«А как надо сказать?» — спросил он одними губами. Свое объявление он произносил очень торжественно, а дальше придерживался прежней линии молчаливого участия, только шевелил губами и тыкал пальцем в вопросы мистера Линкмана («Ваше самое яркое воспоминание о Второй мировой войне? Что, по вашему мнению, является крупнейшим изобретением двадцатого века?») или по ходу дела составлял новые вопросы, без единой ошибки и для ее удобства поделив на части, и подвигал ей листок осторожно, чтобы шорох бумаги не записался на магнитофон.

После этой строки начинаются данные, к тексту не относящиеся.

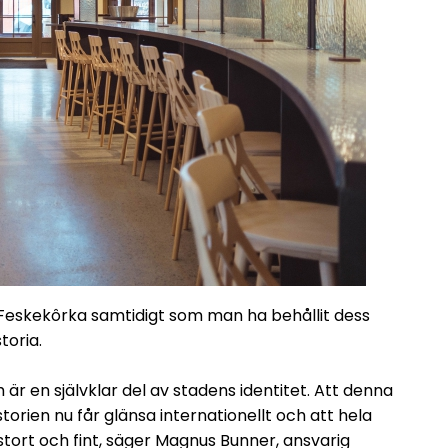
Feskekôrka samtidigt som man ha behållit dess
storia.
r en självklar del av stadens identitet. Att denna
torien nu får glänsa internationellt och att hela
t och fint, säger Magnus Bunner, ansvarig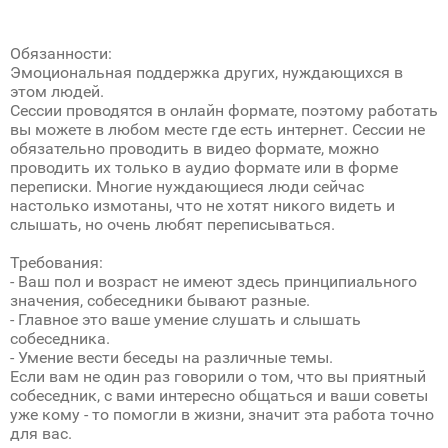
Обязанности:
Эмоциональная поддержка других, нуждающихся в
этом людей.
Сессии проводятся в онлайн формате, поэтому работать
вы можете в любом месте где есть интернет. Сессии не
обязательно проводить в видео формате, можно
проводить их только в аудио формате или в форме
переписки. Многие нуждающиеся люди сейчас
настолько измотаны, что не хотят никого видеть и
слышать, но очень любят переписываться.
Требования:
- Ваш пол и возраст не имеют здесь принципиального
значения, собеседники бывают разные.
- Главное это ваше умение слушать и слышать
собеседника.
- Умение вести беседы на различные темы.
Если вам не один раз говорили о том, что вы приятный
собеседник, с вами интересно общаться и ваши советы
уже кому - то помогли в жизни, значит эта работа точно
для вас.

Иногда он выключал магнитофон, чтобы задать какой-нибудь побочный вопрос («А как выглядел ваш ребенок?»), что приводило ее в замешательство и вызывало странное желание, чтобы он включил магнитофон и увековечил ее ответ. Его сосредоточенное внимание действовало на нее подобно эликсиру, развязывало язык и освежало память. Порой он забывал, что секрет, а что нет. Да и она, в общем, тоже.
* * *
Говорит мисс Уна Виткус. Записываем историю ее жизни. Часть номер два.
Не мог бы ты подыскать другое выражение вместо «история жизни»? Что-нибудь менее торжественное?
…
Ну не знаю. Воспоминания. Эпизоды. Мелочи — мелочи, из которых сложится что-нибудь — может быть. Хочу надеяться.
…
Ну ладно. Поехали.
…
Да какая разница, как он выглядел? Тощенькое, желтушное существо. Голова лысая, как яйцо. Бедняге чертовски не хотелось вылезать на свет божий. Хоть кость у меня была широкая, а в нем веса как в цыпленке, все равно пришлось его из меня вырезать. Слышал о таком? Кесарево сечение называется.
…
Ну да, ты же книгочей. Полагаю, ты все на свете знаешь.
…
Ну так вот. Нет, Лаурентас не был недоношенным, напротив, он был переношенным. Слава богу, я была молодая. Сейчас в это трудно поверить, но я была молодая. И выносливая.
…
Это очень мило с твоей стороны, спасибо тебе. Что со мной? Один комплимент — и голова кругом.
…
Да, про ребенка. Папа вырезал его, блестящая работа, по сравнению с этим фокусом блекнет все, что я видела, когда сбежала из дома. Мой собственный отец, типичный фермер с виду. Если бы не папа, я бы умерла. Надеюсь, я не очень пугаю тебя?
…
Вот и хорошо.
…
Ах да, верно. Для потомков: Юргис Виткус. Мой славный отец. Он не мог сдержать слез. До и после. Но только не во время операции. Во время операции он был само спокойствие. Я тоже ни разу не пискнула. Хватит того, что навлекла на родителей такой позор. Поэтому я терпела боль два с половиной дня, пока, наконец, папа — который, насколько я знала, был фермером, разводил вишни до того, как поступил в Америке на фабрику, — достал откуда-то кожаный чемоданчик, принес его в спальню и вынул оттуда скальпель, от его блеска я чуть не ослепла. Я вообще не понимала, что происходит. «Папа, — крикнула я. — Папа, что ты делаешь?»